What the task asks: Print every line below exactly as written, but leave the pictures behind.

Task inputs:

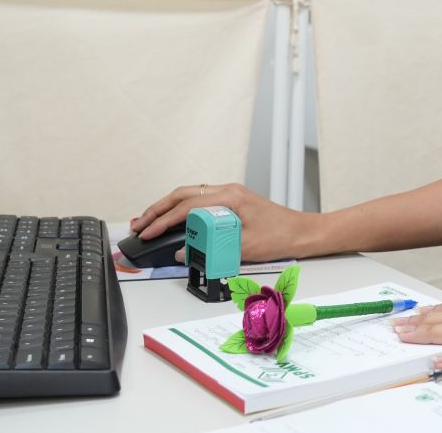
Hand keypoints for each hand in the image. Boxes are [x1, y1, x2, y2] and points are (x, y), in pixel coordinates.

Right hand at [129, 183, 317, 261]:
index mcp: (229, 197)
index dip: (163, 220)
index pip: (186, 205)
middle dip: (158, 208)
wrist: (302, 232)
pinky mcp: (232, 202)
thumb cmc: (280, 237)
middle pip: (183, 194)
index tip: (147, 231)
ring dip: (168, 207)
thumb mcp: (243, 248)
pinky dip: (182, 209)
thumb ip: (211, 249)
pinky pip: (200, 200)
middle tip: (139, 224)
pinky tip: (173, 219)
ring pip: (190, 195)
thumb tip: (182, 251)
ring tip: (148, 220)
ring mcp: (230, 194)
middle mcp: (228, 191)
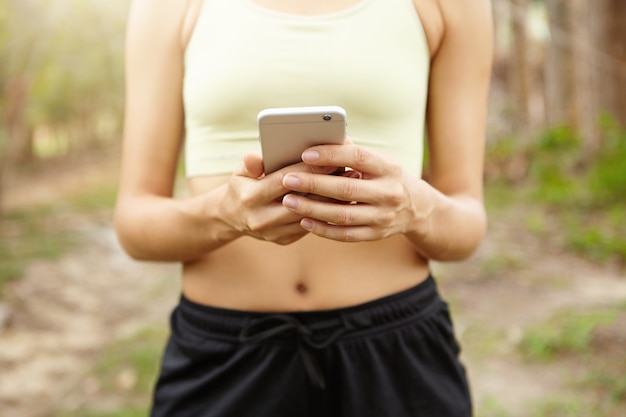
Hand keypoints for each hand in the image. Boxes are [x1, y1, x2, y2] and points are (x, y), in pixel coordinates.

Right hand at [223, 152, 341, 244]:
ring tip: (352, 184)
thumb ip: (251, 164)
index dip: (308, 170)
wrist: (234, 217)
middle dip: (327, 185)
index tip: (330, 159)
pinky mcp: (285, 240)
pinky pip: (311, 226)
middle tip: (351, 171)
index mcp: (250, 197)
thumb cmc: (243, 186)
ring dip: (333, 200)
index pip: (284, 181)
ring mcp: (274, 232)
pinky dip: (327, 212)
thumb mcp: (240, 172)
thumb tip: (255, 157)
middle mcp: (262, 218)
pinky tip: (343, 199)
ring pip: (310, 216)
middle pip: (302, 202)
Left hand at [280, 144, 428, 241]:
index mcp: (388, 167)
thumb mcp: (378, 161)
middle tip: (288, 180)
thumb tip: (320, 138)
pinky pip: (345, 234)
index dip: (331, 155)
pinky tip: (303, 222)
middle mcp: (389, 192)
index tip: (305, 154)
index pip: (358, 157)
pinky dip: (323, 229)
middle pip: (346, 189)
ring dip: (313, 209)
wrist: (416, 207)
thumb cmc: (385, 177)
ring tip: (289, 201)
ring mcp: (383, 216)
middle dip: (314, 184)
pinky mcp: (376, 234)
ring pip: (343, 215)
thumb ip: (351, 152)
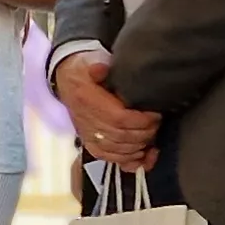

Worked solution:
Hand keypoints for each hand in the image. Boxes are [x1, y1, x2, y2] and points are (x, y), in pixel coordinates.

Right hand at [129, 183, 317, 261]:
index mcp: (229, 197)
index dip: (163, 220)
index pip: (186, 205)
middle dip: (158, 208)
wrist: (302, 232)
pinky mcp: (232, 202)
thumb cmc: (280, 237)
middle pip: (183, 194)
index tip: (147, 231)
ring dip: (168, 207)
thumb mcp: (243, 248)
pinky dip: (182, 209)
thumb ip: (211, 249)
pinky pip: (200, 200)
middle tip: (139, 224)
pinky tip: (173, 219)
ring pip: (190, 195)
thumb tip: (182, 251)
ring tip: (148, 220)
ring mcp: (230, 194)
middle mcp: (228, 191)
Hand keypoints for each hand in the image. Boxes are [x1, y1, x2, y2] and points are (x, y), in pixel coordinates.

Right hand at [223, 152, 341, 244]:
ring tip: (352, 184)
thumb ip: (251, 164)
index dip: (308, 170)
wrist: (234, 217)
middle dip: (327, 185)
index tip: (330, 159)
pinky mcp: (285, 240)
pinky pip: (311, 226)
middle tip: (351, 171)
index mcp: (250, 197)
thumb cmc: (243, 186)
ring dip: (333, 200)
index pip: (284, 181)
ring mcp: (274, 232)
pinky dip: (327, 212)
thumb mcp: (240, 172)
thumb tip: (255, 157)
middle mcp: (262, 218)
pinky tip: (343, 199)
ring pip: (310, 216)
middle pip: (302, 202)
Left hand at [280, 144, 428, 241]:
index mcp: (388, 167)
thumb mcp: (378, 161)
middle tip: (288, 180)
thumb tip: (320, 138)
pinky pip: (345, 234)
index dip: (331, 155)
pinky tip: (303, 222)
middle mcp: (389, 192)
index tip: (305, 154)
index pip: (358, 157)
pinky dip: (323, 229)
middle pip: (346, 189)
ring dip: (313, 209)
wrist: (416, 207)
thumb cmc: (385, 177)
ring tip: (289, 201)
ring mcp: (383, 216)
middle dip: (314, 184)
pinky mcp: (376, 234)
ring pip: (343, 215)
thumb ip: (351, 152)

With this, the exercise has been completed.